The federal gift tax requires you to file a gift tax return in the year that you give any one individual more than the allowed amount ($12,000 this year). You can give $12,000 per person, per year.
If you give more than $12,000 to any one person, then you file a gift tax return but you don't pay anything. The "tax" that you pay is actually deducted off your lifetime exemption of $1M.
The beneficiary of your gifts do not have to pay any tax.
First, the gift tax is paid by the donor, not by the donee. So if you give money to your son and his children, any liability for gift tax is yours, not theirs.
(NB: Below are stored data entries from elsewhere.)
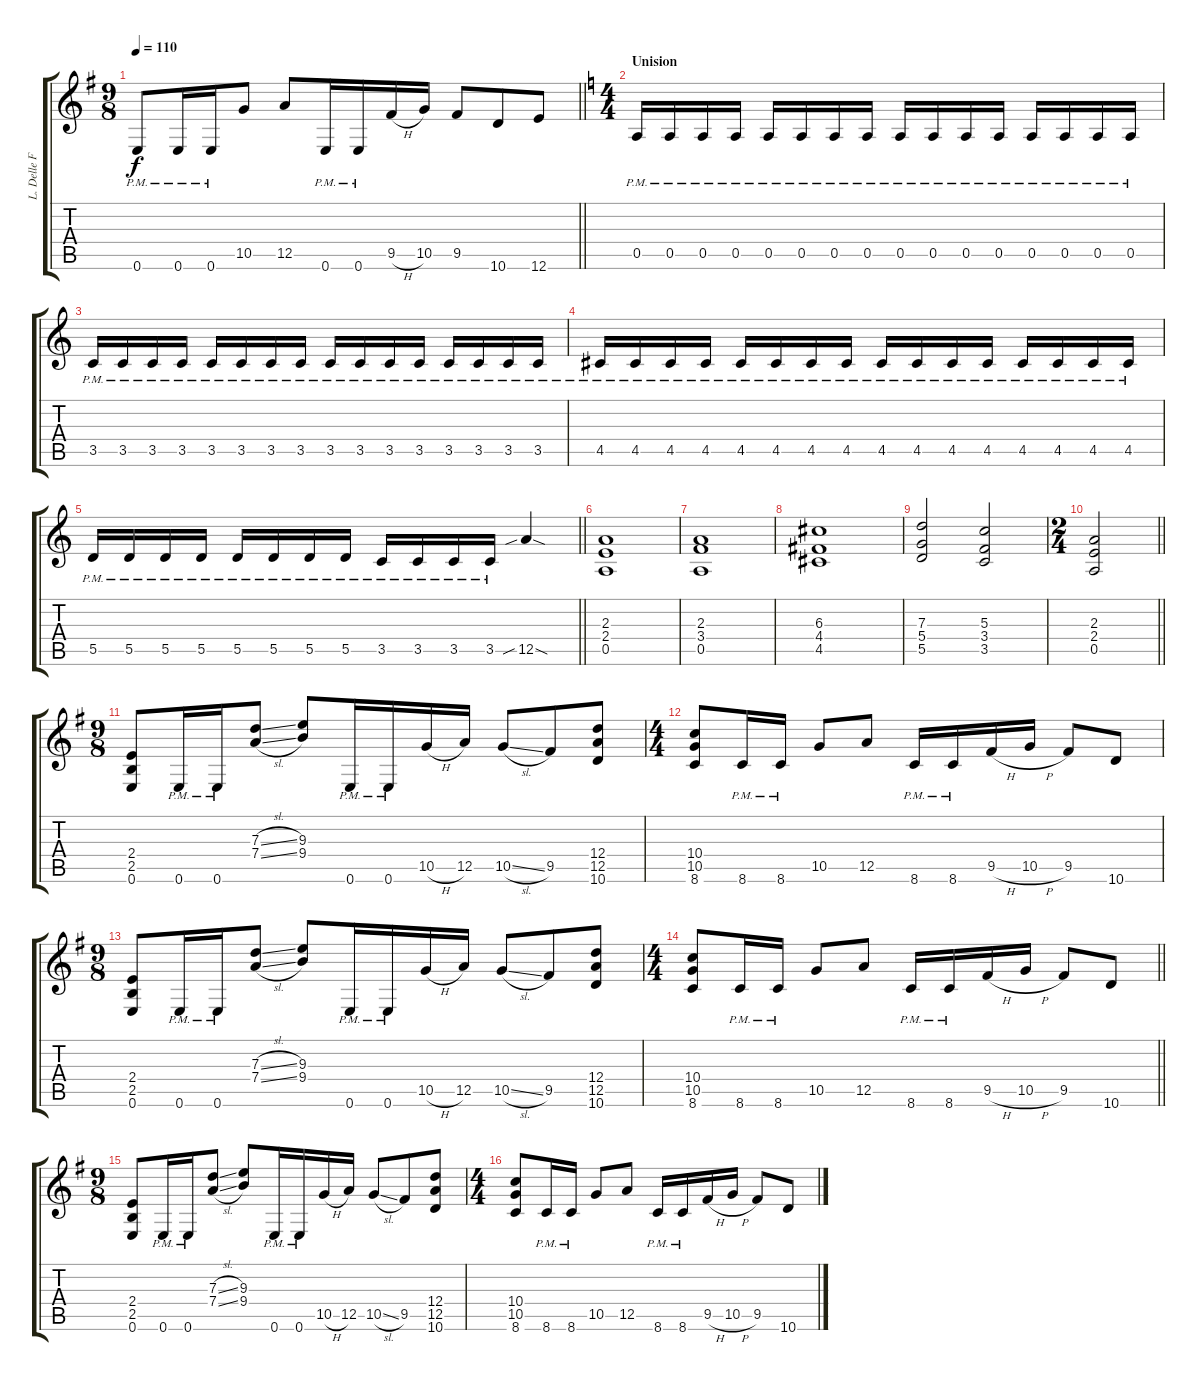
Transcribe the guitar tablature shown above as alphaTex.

\track ("L. Delle Fave (Dist. Guitar L)" "L. Delle F") {instrument overdrivenguitar}
\staff {score tabs}
\tuning (E4 B3 G3 D3 A2 E2) {hide}
\ts (9 8)
\tempo 110
\clef g2
\barLineRight lightlight
\ks eminor
0.6{pm}.8{dy f} 0.6{pm}.16 0.6{pm}.16 10.5.8 12.5.8 0.6{pm}.16 0.6{pm}.16 9.5{h}.16 10.5.16 9.5.8 10.6.8 12.6.8 |
\ts (4 4)
\section ("" "Unision")
\ks aminor
0.5{pm}.16{volume 8} 0.5{pm}.16 0.5{pm}.16 0.5{pm}.16 0.5{pm}.16 0.5{pm}.16 0.5{pm}.16 0.5{pm}.16 0.5{pm}.16 0.5{pm}.16 0.5{pm}.16 0.5{pm}.16 0.5{pm}.16 0.5{pm}.16 0.5{pm}.16 0.5{pm}.16 |
3.5{pm}.16 3.5{pm}.16 3.5{pm}.16 3.5{pm}.16 3.5{pm}.16 3.5{pm}.16 3.5{pm}.16 3.5{pm}.16 3.5{pm}.16 3.5{pm}.16 3.5{pm}.16 3.5{pm}.16 3.5{pm}.16 3.5{pm}.16 3.5{pm}.16 3.5{pm}.16 |
4.5{pm}.16 4.5{pm}.16 4.5{pm}.16 4.5{pm}.16 4.5{pm}.16 4.5{pm}.16 4.5{pm}.16 4.5{pm}.16 4.5{pm}.16 4.5{pm}.16 4.5{pm}.16 4.5{pm}.16 4.5{pm}.16 4.5{pm}.16 4.5{pm}.16 4.5{pm}.16 |
\barLineRight lightlight
5.5{pm}.16 5.5{pm}.16 5.5{pm}.16 5.5{pm}.16 5.5{pm}.16 5.5{pm}.16 5.5{pm}.16 5.5{pm}.16 3.5{pm}.16 3.5{pm}.16 3.5{pm}.16 3.5{pm}.16 12.5{sib sod}.4 |
(2.3 2.4 0.5).1{volume 12} |
(2.3 3.4 0.5).1 |
(6.3 4.4 4.5).1 |
(7.3 5.4 5.5).2 (5.3 3.4 3.5).2 |
\ts (2 4)
\barLineRight lightlight
(2.3 2.4 0.5).2{volume 8} |
\ts (9 8)
\ks eminor
(2.4 2.5 0.6).8{volume 12} 0.6{pm}.16 0.6{pm}.16 (7.3{sl} 7.4{sl}).8 (9.3 9.4).8 0.6{pm}.16 0.6{pm}.16 10.5{h}.16 12.5.16 10.5{sl}.8 9.5.8 (12.4 12.5 10.6).8 |
\ts (4 4)
(10.4 10.5 8.6).8 8.6{pm}.16 8.6{pm}.16 10.5.8 12.5.8 8.6{pm}.16 8.6{pm}.16 9.5{h}.16 10.5{h}.16 9.5.8 10.6.8 |
\ts (9 8)
(2.4 2.5 0.6).8 0.6{pm}.16 0.6{pm}.16 (7.3{sl} 7.4{sl}).8 (9.3 9.4).8 0.6{pm}.16 0.6{pm}.16 10.5{h}.16 12.5.16 10.5{sl}.8 9.5.8 (12.4 12.5 10.6).8 |
\ts (4 4)
\barLineRight lightlight
(10.4 10.5 8.6).8 8.6{pm}.16 8.6{pm}.16 10.5.8 12.5.8 8.6{pm}.16 8.6{pm}.16 9.5{h}.16 10.5{h}.16 9.5.8 10.6.8 |
\ts (9 8)
(2.4 2.5 0.6).8 0.6{pm}.16 0.6{pm}.16 (7.3{sl} 7.4{sl}).8 (9.3 9.4).8 0.6{pm}.16 0.6{pm}.16 10.5{h}.16 12.5.16 10.5{sl}.8 9.5.8 (12.4 12.5 10.6).8 |
\ts (4 4)
(10.4 10.5 8.6).8 8.6{pm}.16 8.6{pm}.16 10.5.8 12.5.8 8.6{pm}.16 8.6{pm}.16 9.5{h}.16 10.5{h}.16 9.5.8 10.6.8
Second, you are entitled to an annual exclusion from gift tax of $12,000 per person per year. That figures is going to increase to $13,000 per person is 2009. So, if the total gifts you make to your son this year, including Christmas and birthday gifts is $12,000 or less, you do not owe a gift tax and you do not need to file a Federal Gift Tax Return (IRS Form 709). If, however, you give your son - for example, $15,000 this year - then you have to file an IRS Form 709. However, you still may not owe a gift tax because you are ALSO entitled to a $1,000,000 lifetime exclusion. So the gift tax return will report a gift of $15,000, minus a $12,000 annual exclusion, and the remaining $3,000 will be subtracted from your $1,000,000 lifetime exclusion leaving you with $997,000 of remaining lifetime exclusion (assuming you have not previously made any gifts above the annual exclusion to anyone).
Third, this could become an extremely lengthy e-mail were we to continue about the (i) interplay between lifetime gifts and transfers at death and (ii) the role of irrevocable trusts. So, the best suggestion is for you to hire - if you do not already have one - a competent certified public accountant. He or she will be able to advise you of the proper way to handle a gifting program.